Tutto quanto è ordine, precisione, razionalità mi vede sempre impelagato in una incredibile, inaccettabile inadeguatezza. Per esempio negli anni non mi sono fatto un archivio decente, strumento utilissimo per qualsiasi giornalista. A farmi mancare questo obiettivo ha contribuito un altro mio difettuccio, la pigrizia. Il fatto di avere per tanti anni a La Prealpina un direttore come Mario Lodi – il massimo anche della precisione e dell’efficienza organizzativa – mi aveva indotto a evitare la fatica di un archivio personale. Ecco perché oggi di tracce e di documenti della mia attività di cronista ne ho pochissimi, mi sono invece “sprecato” con qualche foto in più, tutte dedicate a momenti sereni.
È stato il ritrovamento occasionale tra le pagine di un libro, quindi non nel microspazio dedicato all’archivio, di una foto “misteriosa” a indurmi a confessare la mia idiosincrasia per la documentazione in genere. La foto non ha riferimento alcuno a luogo, data e motivo per il quale è stata scattata. Insomma una archiviazione alla Vedani. Quattro i soggetti che appaiono: in primo piano oltre al sottoscritto due personaggi del tempo, due galantuomini della politica e della gestione della cosa pubblica, due socialisti: Sergio Marvelli e Salvatore Caminiti. Il primo fu presidente in Regione, il secondo assessore alla cultura a Palazzo Estense. È il quarto personaggio che mi ha indotto a definire “misteriosa” la foto: in secondo piano, non interessato né all’obbiettivo del fotografo né quindi al colloquio tra il giornalista e i politici, con una espressione se non di noia almeno di indifferenza. È Piero Chiara in un isolamento totale dall’avvenimento in corso.
Il grande scrittore non amava la politica, lo si poteva trovare a volte in centro nella sede del Partito Liberale, la meno frequentata in Italia, a Varese, non tutti i giorni, da due-tre persone, Chiara e Mauro Raffo compresi. Il PLI un rifugio, anche per scrivere.
Le sue apparizioni pubbliche avevano un preciso riferimento nello Zamberletti di corso Matteotti; erano frequenti, in genere i clienti rispettavano la privacy dello scrittore mentre amici e conoscenti avevano cordiale udienza. Proprio non ricordo che ci facesse Piero Chiara nel luogo in cui lo immortalò il fotografo come apparizione e testimonianza, a volte silenziose, in qualche suo film.

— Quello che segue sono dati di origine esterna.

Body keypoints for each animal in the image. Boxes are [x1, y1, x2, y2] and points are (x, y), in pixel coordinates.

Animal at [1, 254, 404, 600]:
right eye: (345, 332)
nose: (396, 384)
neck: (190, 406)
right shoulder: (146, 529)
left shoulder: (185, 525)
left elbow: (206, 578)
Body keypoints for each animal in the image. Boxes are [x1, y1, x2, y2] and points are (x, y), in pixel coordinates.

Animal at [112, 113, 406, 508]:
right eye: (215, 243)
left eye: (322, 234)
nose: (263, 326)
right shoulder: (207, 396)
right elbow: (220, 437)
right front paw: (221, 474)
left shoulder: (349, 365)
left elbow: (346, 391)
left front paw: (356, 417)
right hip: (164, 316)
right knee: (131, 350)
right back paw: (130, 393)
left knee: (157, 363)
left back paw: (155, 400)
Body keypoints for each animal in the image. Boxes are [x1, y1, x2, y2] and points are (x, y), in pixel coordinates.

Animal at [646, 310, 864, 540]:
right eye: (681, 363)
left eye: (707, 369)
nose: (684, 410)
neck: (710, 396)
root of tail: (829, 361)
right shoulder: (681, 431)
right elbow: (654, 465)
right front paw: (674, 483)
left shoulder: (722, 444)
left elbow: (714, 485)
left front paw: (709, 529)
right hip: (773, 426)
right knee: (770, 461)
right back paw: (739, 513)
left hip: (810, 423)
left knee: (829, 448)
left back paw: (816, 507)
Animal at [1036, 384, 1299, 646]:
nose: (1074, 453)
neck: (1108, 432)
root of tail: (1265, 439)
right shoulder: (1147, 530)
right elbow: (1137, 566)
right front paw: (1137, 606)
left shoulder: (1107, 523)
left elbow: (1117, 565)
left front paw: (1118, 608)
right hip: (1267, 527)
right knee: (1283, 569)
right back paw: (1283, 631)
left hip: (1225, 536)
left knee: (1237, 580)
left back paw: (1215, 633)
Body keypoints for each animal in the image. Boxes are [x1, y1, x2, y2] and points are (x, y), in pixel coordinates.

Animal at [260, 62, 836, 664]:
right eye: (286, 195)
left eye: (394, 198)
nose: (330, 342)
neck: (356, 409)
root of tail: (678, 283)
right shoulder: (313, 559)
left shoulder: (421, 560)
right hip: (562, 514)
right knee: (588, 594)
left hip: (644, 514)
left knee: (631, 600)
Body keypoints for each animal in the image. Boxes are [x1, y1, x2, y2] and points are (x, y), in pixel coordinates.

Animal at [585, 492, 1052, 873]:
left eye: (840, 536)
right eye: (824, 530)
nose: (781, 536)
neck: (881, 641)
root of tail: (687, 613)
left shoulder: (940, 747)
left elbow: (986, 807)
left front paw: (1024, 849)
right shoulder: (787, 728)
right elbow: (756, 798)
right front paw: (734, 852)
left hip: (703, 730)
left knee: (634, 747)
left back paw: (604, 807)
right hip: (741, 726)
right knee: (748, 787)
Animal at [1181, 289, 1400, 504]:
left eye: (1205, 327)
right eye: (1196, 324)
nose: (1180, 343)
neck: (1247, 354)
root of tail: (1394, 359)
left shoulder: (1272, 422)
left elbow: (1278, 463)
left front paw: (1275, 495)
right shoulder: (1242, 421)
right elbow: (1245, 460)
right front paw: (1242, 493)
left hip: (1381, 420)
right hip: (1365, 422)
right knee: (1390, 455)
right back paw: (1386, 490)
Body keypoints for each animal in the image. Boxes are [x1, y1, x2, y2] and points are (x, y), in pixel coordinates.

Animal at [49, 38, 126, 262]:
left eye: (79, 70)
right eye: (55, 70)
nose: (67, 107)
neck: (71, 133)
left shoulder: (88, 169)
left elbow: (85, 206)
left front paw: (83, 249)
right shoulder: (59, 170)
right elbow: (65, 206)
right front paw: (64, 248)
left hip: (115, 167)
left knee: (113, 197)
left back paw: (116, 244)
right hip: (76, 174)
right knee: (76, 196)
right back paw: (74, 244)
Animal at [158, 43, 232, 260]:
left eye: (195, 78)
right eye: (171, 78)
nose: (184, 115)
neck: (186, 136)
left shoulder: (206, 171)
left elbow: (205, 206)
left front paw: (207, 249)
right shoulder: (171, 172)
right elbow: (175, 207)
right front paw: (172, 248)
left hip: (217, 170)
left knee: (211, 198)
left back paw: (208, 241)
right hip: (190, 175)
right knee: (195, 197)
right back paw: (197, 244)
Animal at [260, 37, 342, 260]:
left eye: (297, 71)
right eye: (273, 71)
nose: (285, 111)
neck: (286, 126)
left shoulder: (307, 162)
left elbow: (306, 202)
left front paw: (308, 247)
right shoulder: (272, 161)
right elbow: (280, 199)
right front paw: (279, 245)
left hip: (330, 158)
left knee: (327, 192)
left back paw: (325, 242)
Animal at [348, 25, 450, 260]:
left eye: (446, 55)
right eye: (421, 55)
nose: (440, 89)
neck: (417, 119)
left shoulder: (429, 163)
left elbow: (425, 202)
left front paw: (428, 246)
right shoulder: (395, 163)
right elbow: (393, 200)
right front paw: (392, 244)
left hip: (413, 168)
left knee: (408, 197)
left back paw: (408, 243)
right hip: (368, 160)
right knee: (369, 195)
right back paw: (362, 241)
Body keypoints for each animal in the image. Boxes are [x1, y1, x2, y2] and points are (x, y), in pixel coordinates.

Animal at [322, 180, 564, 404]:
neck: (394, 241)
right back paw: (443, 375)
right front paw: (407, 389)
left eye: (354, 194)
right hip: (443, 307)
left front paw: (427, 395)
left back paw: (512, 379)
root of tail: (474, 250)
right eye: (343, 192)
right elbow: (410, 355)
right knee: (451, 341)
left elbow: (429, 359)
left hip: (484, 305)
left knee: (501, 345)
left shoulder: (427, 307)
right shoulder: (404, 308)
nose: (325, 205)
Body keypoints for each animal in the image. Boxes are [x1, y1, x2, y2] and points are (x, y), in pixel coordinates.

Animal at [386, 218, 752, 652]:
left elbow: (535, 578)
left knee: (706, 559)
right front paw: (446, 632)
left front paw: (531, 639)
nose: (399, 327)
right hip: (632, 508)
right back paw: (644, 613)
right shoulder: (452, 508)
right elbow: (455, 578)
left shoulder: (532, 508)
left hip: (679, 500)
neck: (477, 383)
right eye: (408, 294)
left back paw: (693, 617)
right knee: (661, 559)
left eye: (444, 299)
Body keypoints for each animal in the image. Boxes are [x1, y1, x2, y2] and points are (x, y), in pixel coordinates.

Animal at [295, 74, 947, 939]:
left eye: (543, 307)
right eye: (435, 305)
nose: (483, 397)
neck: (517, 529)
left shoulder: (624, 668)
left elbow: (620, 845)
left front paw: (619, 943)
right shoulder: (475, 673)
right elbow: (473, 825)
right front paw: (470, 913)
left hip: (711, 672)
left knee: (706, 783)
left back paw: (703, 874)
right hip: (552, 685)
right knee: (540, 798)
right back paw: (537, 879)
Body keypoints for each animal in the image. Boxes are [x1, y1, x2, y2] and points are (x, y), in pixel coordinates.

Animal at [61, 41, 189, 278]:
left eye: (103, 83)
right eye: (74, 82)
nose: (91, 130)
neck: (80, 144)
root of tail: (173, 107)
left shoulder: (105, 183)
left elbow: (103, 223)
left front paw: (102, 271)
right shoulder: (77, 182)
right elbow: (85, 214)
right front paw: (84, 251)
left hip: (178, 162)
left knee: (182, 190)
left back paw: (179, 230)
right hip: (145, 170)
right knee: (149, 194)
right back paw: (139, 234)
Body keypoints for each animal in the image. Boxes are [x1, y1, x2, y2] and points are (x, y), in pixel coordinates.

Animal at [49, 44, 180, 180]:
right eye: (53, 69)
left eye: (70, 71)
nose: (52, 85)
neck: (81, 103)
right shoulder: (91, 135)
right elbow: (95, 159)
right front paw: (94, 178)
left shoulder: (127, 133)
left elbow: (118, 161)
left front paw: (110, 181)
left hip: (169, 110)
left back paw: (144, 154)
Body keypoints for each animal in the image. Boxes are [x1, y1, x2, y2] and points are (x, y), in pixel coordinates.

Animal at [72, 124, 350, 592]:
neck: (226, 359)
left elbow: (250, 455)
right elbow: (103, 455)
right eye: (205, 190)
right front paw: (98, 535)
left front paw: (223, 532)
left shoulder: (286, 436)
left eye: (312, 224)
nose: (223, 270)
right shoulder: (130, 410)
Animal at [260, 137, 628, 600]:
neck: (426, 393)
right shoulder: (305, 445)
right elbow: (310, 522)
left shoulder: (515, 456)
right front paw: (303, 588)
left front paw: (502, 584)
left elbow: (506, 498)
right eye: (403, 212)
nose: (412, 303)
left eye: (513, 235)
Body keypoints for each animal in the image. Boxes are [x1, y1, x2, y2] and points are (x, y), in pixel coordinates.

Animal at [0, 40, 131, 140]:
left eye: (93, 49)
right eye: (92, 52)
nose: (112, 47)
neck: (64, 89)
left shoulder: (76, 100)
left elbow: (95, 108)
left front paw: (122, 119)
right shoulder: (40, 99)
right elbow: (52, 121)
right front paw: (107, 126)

Una spiegazione logica potrebbe far risalire la sua presenza a una manifestazione culturale tenuto conto che Caminiti fu un vulcano di iniziative e di lavoro a favore della città, ma un evento del genere non avrebbe visto in disparte Piero, anzi egli ne sarebbe stato un richiamo.
Non ne faccio un problema di questa foto, sono comunque contento di averla trovata perché mi ha riportato a tempi in cui senza tema di smentite tutti avevamo certamente problemi, ma si era ben più sereni. E la presenza di Chiara, pur con le sue valutazioni al cianuro su Varese, per la città era di stimolo e conforto, al pari dei politici galantuomini.
Ce ne sono ancora oggi, ma li vediamo ingabbiati in un sistema spesso spersonalizzante e demoralizzante, vittime essi pure di una partitocrazia che domina tutto e tutti. E che alla fine combina ben poco se dopo trent’anni vediamo irrisolti problemi che già allora infiammavano la città.
Forse l’atteggiamento lontano, distaccato, di Chiara nella foto è profetico: nessuno meglio degli uomini di cultura sa leggere il futuro. Il piatto allora piangeva, ma c’erano grandi speranze e fermenti. Oggi il piatto piange, Piero non c’è più. Ed è meglio lasciar stare gli archivi altrimenti scappa la voglia di lottare per la nostra Varese.